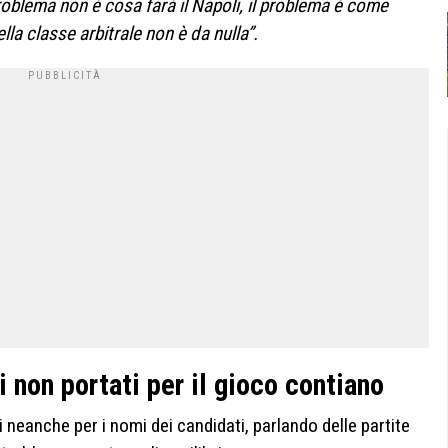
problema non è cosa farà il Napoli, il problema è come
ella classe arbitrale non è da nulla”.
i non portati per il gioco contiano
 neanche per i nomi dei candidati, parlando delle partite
---
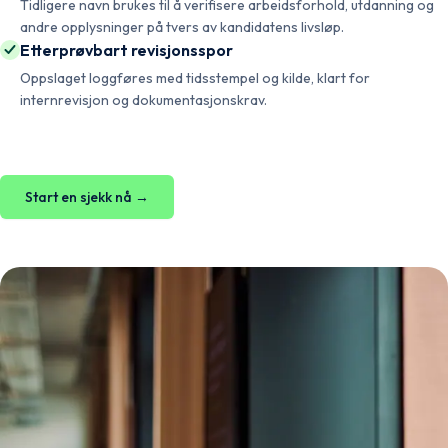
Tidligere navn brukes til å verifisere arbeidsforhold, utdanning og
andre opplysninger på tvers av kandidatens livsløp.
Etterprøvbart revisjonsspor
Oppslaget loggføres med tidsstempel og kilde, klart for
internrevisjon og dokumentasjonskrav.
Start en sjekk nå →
--
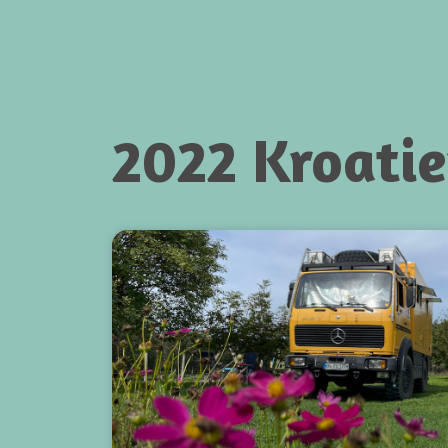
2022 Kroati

What the task asks:
Copy out the stretch of lines above from the line containing "problema non è" through the line containing "neanche per i", reproducing each one character for character.

Solved problem:
problema non è cosa farà il Napoli, il problema è come
ella classe arbitrale non è da nulla”.
i non portati per il gioco contiano
 neanche per i nomi dei candidati, parlando delle partite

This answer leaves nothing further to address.